[BEGIN Text segment]
The main problem with in this way is the `__init__` won't normally aware of the new argument `momentum`, so that argument will show up as `**kwargs` instead of showing the actual function.  While it wouldn't be difficult to look at the subclassing method for the arguments, what if you subclass MomentumTrainer?  You'd then need to go to the subclassing method of the parent class too. 

It's better if the init function signature said what all the arguments are all the way down the chain (subclassing method too) rather than having kwargs.  The `init_delegates` decorator handles that for us, as you can see below (momentum is added to the init signature).

In [None]:
import inspect
print(f"        Trainer.Init:   {inspect.signature(Trainer.__init__)}")
print(f"MomentumTrainer.Init:   {inspect.signature(MomentumTrainer.__init__)}")

        Trainer.Init:   (self, dls, loss_func, opt_func, model, callbacks, **kwargs)
MomentumTrainer.Init:   (self, dls, loss_func, opt_func, model, callbacks, momentum=0.85)


:::{.callout-important}
##### `init_delegates` limitations

There are two known limitations of `init_delegates` currently.  I believe these aren't too hard to solve, but have not gotten to it yet.  If you want to see it fixed let me know and i'll jump on it.

1. The subclassing_method arguments must have defaults
1. The signature is not updating annotations

:::
[END Text segment]
▸ Written instruction 1
Filter the records below down to every line that holds the string "glissando", matching case exactly.
[BEGIN Record set]
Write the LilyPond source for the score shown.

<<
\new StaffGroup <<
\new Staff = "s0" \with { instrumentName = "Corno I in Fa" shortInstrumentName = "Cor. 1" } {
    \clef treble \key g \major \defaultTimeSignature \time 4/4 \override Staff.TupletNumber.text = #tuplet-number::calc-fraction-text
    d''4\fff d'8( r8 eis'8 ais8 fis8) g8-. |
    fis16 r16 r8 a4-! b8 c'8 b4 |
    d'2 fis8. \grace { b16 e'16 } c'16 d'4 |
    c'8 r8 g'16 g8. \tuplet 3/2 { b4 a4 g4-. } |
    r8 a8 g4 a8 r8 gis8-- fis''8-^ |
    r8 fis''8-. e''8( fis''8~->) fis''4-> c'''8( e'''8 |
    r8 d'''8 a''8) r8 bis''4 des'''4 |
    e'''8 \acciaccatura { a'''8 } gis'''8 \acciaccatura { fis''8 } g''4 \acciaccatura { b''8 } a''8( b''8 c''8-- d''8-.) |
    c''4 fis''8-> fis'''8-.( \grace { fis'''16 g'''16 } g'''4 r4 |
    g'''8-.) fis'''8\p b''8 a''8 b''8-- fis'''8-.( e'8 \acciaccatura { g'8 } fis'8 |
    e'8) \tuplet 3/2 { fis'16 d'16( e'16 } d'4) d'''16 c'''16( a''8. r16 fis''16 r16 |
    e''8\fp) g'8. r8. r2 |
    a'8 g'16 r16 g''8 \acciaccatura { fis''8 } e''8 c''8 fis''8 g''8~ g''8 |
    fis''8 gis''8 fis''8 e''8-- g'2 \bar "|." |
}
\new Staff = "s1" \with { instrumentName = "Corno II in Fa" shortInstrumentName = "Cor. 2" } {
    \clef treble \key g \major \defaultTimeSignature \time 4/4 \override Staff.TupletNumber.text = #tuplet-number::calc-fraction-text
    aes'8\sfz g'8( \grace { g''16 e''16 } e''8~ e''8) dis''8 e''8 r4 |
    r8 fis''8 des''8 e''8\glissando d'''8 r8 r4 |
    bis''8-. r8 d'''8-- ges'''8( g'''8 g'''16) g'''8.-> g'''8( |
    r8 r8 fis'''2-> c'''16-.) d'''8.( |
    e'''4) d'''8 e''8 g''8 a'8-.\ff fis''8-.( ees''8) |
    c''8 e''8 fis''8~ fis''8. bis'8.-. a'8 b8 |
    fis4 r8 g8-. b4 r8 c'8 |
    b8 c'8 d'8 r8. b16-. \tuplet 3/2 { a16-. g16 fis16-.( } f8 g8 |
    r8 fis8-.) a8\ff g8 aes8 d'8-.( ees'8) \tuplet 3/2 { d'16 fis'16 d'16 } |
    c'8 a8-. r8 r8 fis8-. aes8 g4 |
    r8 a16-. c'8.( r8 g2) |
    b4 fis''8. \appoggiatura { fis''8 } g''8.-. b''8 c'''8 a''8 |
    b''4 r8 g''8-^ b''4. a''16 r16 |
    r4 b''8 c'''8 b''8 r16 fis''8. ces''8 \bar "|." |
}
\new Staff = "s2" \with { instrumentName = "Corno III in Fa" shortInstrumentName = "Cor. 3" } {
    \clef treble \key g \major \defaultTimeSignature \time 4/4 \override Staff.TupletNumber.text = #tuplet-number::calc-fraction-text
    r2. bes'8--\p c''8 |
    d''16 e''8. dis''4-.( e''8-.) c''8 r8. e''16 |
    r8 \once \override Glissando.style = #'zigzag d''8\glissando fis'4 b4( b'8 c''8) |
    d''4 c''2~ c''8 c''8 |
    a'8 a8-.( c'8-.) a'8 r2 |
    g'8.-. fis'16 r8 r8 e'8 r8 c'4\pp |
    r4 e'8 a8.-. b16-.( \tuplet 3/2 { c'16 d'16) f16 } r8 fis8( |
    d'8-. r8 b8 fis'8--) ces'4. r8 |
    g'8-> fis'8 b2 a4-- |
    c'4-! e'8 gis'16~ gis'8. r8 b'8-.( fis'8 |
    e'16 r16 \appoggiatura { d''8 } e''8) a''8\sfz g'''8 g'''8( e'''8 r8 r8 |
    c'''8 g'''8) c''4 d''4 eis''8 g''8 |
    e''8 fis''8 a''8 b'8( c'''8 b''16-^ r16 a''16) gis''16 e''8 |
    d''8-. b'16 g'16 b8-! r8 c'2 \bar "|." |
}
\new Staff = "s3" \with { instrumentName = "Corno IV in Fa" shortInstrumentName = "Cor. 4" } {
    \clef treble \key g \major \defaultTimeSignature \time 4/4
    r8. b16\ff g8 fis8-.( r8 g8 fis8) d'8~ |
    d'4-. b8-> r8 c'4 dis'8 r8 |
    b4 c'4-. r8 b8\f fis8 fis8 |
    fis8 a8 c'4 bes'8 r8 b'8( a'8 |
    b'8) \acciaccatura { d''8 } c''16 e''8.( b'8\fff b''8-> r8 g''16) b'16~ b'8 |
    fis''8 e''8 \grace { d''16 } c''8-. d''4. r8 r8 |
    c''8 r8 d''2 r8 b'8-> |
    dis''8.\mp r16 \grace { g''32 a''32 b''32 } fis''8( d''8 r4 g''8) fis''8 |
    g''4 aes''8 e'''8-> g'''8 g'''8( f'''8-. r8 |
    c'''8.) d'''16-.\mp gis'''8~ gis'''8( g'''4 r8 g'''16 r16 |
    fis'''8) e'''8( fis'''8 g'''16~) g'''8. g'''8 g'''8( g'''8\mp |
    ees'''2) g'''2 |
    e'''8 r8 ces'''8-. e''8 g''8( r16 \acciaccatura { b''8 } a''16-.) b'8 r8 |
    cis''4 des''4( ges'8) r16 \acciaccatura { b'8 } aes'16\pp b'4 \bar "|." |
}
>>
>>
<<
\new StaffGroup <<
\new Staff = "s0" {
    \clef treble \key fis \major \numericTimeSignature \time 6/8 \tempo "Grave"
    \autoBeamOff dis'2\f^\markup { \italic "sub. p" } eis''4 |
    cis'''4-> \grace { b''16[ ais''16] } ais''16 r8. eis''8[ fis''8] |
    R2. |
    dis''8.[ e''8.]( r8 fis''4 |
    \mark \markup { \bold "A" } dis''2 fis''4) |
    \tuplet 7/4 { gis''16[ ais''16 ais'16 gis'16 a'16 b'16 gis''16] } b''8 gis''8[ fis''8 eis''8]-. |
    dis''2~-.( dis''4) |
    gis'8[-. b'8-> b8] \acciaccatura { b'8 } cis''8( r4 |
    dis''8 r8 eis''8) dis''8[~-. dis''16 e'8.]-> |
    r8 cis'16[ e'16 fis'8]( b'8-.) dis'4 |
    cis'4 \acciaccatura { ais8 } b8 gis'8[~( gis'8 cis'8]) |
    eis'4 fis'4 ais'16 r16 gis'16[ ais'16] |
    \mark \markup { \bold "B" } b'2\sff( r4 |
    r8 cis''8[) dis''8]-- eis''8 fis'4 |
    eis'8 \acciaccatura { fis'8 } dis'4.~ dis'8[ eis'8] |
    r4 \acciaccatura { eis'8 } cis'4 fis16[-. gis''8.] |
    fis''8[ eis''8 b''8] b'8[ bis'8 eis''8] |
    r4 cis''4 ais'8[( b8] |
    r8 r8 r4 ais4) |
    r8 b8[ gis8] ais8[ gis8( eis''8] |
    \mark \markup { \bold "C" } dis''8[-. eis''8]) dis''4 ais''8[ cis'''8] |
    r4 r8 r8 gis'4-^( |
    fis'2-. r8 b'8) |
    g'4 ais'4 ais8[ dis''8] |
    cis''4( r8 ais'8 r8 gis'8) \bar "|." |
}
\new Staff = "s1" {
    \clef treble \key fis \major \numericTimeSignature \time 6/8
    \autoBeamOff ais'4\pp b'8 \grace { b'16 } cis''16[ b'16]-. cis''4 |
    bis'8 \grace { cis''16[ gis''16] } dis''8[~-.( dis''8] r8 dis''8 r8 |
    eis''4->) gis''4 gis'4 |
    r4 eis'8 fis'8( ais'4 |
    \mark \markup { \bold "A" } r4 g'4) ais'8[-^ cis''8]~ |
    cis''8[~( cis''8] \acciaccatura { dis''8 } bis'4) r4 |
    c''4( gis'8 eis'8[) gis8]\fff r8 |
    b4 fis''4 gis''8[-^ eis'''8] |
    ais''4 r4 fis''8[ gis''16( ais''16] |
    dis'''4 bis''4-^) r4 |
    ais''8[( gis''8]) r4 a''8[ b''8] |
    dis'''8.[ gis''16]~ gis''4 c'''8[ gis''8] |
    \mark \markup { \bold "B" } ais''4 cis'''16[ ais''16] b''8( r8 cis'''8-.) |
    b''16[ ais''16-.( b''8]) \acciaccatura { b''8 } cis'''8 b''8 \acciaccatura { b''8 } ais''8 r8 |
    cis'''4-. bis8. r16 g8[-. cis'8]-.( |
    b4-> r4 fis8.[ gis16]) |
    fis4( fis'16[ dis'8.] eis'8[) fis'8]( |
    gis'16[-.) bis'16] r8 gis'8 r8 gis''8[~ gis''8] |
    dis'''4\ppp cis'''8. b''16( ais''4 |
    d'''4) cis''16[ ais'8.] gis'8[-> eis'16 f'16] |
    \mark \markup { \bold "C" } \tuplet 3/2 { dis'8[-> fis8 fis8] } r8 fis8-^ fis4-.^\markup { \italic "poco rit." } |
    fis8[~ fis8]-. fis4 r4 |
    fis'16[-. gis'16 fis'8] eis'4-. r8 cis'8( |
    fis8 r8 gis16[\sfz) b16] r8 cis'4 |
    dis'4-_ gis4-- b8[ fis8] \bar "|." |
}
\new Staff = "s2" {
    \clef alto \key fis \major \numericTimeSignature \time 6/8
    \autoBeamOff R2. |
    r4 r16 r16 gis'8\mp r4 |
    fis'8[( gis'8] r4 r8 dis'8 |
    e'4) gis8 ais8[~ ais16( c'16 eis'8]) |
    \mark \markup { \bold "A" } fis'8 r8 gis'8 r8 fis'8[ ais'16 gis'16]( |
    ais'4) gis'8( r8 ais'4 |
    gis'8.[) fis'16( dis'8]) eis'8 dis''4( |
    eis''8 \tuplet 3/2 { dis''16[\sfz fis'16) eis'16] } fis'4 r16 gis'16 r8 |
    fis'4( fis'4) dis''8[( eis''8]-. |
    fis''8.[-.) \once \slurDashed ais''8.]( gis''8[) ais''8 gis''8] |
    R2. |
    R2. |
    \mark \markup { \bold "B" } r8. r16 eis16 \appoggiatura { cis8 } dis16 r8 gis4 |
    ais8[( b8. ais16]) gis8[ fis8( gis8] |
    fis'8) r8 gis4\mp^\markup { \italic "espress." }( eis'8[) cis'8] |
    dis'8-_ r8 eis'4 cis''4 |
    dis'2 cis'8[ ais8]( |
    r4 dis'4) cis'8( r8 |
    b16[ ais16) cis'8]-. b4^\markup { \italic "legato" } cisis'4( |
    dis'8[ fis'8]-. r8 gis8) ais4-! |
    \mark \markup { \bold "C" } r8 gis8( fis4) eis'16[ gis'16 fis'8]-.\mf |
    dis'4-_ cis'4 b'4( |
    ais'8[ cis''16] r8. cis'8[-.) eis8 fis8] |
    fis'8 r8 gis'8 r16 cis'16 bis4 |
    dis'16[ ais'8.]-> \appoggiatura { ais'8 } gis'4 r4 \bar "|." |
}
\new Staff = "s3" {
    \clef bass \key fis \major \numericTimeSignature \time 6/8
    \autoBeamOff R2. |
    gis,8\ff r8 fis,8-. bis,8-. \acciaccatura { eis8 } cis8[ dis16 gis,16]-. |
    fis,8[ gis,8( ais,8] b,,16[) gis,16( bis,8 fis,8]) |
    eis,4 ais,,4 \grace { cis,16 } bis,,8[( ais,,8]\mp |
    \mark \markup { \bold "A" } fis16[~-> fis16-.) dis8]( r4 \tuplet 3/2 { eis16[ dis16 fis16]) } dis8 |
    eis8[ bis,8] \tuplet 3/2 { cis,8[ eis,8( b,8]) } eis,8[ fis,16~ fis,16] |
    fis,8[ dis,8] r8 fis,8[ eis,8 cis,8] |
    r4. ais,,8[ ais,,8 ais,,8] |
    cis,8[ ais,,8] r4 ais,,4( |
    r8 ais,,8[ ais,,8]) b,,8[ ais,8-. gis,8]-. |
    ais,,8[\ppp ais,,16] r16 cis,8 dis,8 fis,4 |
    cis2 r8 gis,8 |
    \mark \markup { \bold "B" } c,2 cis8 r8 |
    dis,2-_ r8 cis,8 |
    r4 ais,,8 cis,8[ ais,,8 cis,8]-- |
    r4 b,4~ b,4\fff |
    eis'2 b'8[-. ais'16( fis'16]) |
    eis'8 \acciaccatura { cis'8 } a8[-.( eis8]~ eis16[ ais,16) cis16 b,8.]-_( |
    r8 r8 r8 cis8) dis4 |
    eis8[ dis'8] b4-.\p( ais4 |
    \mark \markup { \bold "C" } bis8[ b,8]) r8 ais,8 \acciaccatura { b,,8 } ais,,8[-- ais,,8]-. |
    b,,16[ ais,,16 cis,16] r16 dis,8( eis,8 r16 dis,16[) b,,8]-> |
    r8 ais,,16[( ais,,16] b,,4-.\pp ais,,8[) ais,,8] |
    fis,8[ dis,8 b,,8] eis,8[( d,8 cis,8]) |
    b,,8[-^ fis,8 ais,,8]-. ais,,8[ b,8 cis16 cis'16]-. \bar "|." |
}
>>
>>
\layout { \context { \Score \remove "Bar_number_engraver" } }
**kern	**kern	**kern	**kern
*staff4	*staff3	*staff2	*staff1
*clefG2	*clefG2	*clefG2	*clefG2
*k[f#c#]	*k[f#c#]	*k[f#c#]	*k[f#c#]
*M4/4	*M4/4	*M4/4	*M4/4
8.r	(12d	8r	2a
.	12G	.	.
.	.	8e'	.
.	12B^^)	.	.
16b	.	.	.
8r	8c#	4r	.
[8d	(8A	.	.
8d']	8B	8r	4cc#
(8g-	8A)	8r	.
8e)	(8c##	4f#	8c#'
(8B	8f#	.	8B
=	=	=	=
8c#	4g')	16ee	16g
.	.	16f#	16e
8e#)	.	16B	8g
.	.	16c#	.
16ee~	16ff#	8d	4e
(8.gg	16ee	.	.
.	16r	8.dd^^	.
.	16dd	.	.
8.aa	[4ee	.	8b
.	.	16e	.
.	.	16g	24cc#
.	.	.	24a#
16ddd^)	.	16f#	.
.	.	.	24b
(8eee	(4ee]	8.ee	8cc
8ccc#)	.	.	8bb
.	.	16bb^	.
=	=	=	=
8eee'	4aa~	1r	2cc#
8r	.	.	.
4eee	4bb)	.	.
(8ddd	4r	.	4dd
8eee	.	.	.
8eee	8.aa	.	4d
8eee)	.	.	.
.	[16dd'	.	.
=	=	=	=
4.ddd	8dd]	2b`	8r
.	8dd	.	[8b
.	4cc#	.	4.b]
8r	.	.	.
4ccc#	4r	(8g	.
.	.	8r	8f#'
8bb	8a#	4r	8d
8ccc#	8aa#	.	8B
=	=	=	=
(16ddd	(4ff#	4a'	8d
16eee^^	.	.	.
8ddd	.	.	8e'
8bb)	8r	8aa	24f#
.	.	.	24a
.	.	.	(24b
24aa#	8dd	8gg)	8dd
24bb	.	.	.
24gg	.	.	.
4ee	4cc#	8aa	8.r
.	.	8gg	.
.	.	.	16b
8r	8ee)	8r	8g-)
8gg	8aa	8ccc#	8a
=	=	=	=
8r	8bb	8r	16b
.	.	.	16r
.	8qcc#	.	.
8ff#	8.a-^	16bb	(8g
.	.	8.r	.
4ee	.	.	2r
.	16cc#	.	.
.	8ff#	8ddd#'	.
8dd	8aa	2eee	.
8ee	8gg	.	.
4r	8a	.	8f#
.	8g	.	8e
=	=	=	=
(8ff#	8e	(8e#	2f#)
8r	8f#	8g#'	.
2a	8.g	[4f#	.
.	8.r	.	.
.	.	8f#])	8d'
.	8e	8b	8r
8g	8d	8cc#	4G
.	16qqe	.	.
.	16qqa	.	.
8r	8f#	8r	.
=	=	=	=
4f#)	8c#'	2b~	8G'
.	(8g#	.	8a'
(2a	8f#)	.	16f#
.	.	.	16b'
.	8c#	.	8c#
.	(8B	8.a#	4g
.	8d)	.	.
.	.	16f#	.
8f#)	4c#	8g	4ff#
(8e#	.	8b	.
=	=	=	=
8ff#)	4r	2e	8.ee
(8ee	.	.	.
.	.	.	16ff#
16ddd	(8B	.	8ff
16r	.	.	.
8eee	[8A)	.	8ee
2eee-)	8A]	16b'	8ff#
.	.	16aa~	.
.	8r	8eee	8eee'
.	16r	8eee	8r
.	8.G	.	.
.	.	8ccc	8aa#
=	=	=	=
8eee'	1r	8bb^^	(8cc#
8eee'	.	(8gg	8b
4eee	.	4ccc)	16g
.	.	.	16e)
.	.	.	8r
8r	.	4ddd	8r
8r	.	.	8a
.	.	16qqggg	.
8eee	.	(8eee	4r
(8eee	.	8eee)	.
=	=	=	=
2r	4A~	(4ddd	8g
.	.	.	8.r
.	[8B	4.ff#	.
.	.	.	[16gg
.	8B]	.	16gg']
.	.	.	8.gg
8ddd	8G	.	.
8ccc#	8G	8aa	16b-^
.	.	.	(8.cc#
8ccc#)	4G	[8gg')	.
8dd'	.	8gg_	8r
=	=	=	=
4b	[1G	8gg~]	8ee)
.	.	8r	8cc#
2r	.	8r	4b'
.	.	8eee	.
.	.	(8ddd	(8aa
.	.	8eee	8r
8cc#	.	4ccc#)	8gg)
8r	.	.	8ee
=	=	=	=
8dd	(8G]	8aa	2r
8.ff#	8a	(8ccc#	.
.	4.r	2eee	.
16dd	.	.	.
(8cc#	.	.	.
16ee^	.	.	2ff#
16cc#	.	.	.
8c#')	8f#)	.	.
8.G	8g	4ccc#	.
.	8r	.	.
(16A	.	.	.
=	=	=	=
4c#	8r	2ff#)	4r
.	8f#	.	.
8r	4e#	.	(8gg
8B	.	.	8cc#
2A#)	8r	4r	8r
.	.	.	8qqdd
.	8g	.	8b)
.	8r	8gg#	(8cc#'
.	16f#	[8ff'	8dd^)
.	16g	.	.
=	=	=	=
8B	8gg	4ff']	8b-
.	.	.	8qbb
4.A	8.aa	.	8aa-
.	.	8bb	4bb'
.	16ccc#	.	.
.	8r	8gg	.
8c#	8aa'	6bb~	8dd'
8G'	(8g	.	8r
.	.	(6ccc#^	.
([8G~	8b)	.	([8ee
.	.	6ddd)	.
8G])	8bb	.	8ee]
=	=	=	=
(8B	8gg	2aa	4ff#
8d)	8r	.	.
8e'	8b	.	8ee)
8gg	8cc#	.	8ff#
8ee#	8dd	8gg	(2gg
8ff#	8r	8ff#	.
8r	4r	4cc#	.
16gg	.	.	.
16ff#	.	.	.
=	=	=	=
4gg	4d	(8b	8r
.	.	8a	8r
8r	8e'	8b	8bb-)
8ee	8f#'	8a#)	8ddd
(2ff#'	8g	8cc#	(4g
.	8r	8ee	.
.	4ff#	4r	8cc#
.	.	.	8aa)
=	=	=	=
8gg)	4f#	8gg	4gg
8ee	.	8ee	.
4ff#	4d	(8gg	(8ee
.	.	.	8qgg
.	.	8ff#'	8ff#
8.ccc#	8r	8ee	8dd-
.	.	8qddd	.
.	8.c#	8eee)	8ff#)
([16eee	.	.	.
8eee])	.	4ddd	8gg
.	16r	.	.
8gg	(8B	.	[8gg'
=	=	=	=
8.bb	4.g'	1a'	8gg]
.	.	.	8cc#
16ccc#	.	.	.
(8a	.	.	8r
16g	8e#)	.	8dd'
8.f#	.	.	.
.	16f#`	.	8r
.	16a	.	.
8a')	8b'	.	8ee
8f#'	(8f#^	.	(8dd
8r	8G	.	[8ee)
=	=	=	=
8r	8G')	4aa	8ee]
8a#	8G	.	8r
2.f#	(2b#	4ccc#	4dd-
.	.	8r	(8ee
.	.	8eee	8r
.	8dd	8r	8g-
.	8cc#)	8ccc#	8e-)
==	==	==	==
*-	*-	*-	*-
[END Record set]
▸ Written instruction 2
From the passage on `init_delegates` above, output the stretch from "The main problem" through "parent class too.", unchanged.

▸ Final result 1
    r8 fis''8 des''8 e''8\glissando d'''8 r8 r4 |
    r8 \once \override Glissando.style = #'zigzag d''8\glissando fis'4 b4( b'8 c''8) |

▸ Final result 2
The main problem with in this way is the `__init__` won't normally aware of the new argument `momentum`, so that argument will show up as `**kwargs` instead of showing the actual function.  While it wouldn't be difficult to look at the subclassing method for the arguments, what if you subclass MomentumTrainer?  You'd then need to go to the subclassing method of the parent class too.